SJH has more than 3,500 employees and a medical staff of more than 600 physicians. It includes the SJH Regional Medical Center, a 262-bed facility in Vineland; SJH Elmer Hospital, a 96-bed hospital in Elmer; the SJH Bridgeton Health Center that houses 65 mental health and inpatient hospice beds; and outpatient sites in four counties in Southern New Jersey.
UMHS includes the flagship Underwood-Memorial Hospital, a 305-bed, acute care hospital in Woodbury, NJ, and assorted out-patient clinics.
Baptist (KY) Health Buys Trover Health System
Baptist Health announced that it has acquired Trover Health System in Western Kentucky. The Madisonville-based facility the eighth hospital in the Bluegrass state for the Louisville-based health system.
The 410-bed Trover hospital will now be called Baptist Health Madisonville.
No cash was exchanged but The Courier-Journal reports that the deal is valued at about $120 million.

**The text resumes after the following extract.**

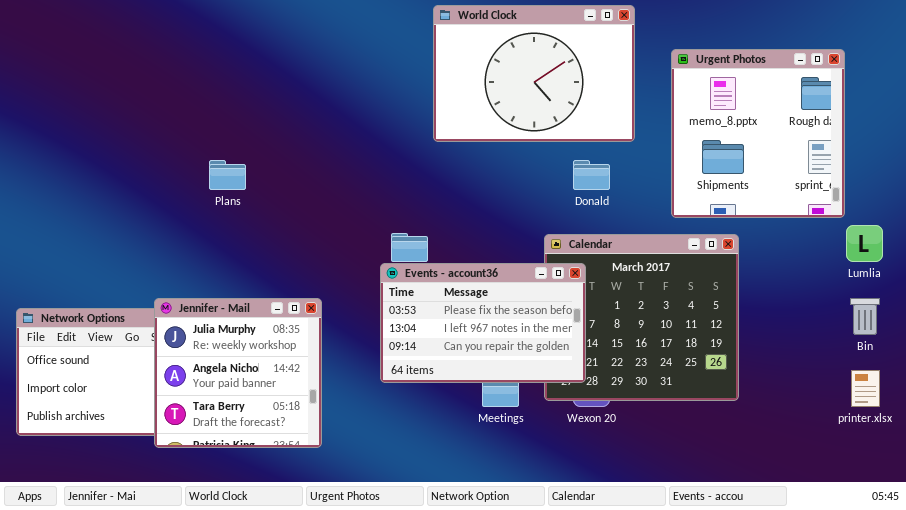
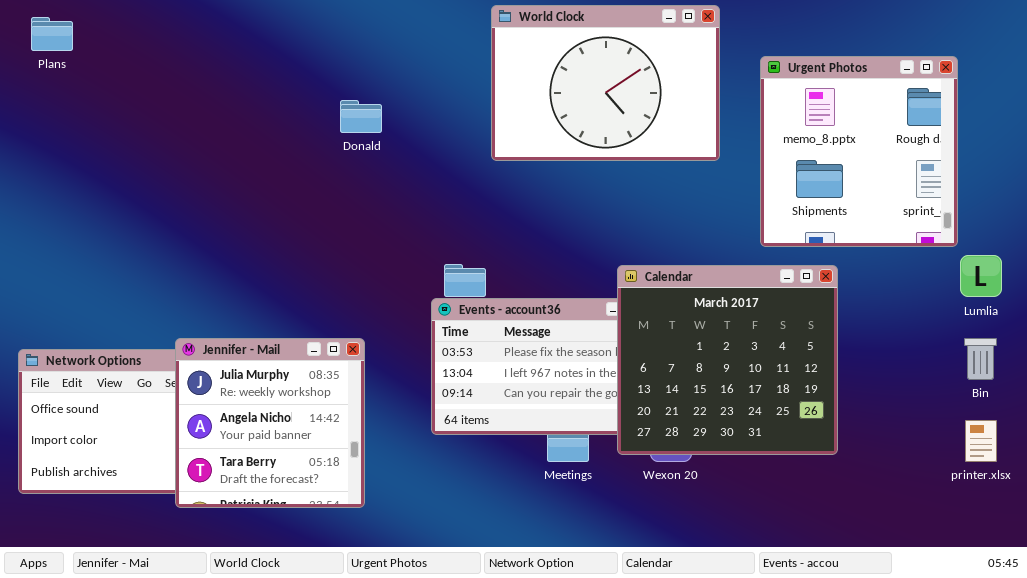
Plans: [209,160,246,190] -> [31,17,73,51], moved
Donald: [573,160,610,190] -> [340,100,382,133], moved
Calendar: [544,234,739,401] -> [617,265,838,455], raised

"We couldn't have chosen a finer addition to our already strong, statewide network of hospitals," Baptist Health President/CEO Tommy J. Smith said. "And we're equally proud that Trover chose Baptist when looking for a partner."
The announcement caps a year of negotiations.
"This is a monumental day in the history of healthcare in Hopkins County and the surrounding communities," E. Berton Whitaker, president/CEO of Baptist Health Madisonville, said in a media release. "By joining the Baptist Health family, we are positioning our health system to address the ever-changing needs of providing healthcare in the years to come."
Baptist Health shortened its name from Baptist Healthcare System on Sept. 5.
CHI, Saint Clare's Health End Acquisition Talks with Ascension
Catholic Health Initiatives, Denville, NJ-based Saint Clare's Health System, and Ascension Health Care Network announced on Thursday that they have ended negotiations for the transfer of ownership of Saint Clare's.
In March CHI and SCHS announced they were in exclusive negotiations with Ascension for the transfer of ownership of SCHS to best meet the needs of the communities SCHS serves. CHI said last week it remains committed to Saint Clare's until new ownership is secured.
CHI said that the decision to sell the hospital "was based on the need to better meet the demands and requirements of the communities served by Saint Clare's and the recognition that, as health care reform rapidly evolves, it is critical for health care providers to be part of regional networks of coordinated health care delivery organizations including physicians, health facilities, payers and other related health care entities."
No explanation was given for why the talks broke off.
CHI and SCHS said they will continue to explore opportunities for regionally clinically integrated networks of providers and payers in New Jersey.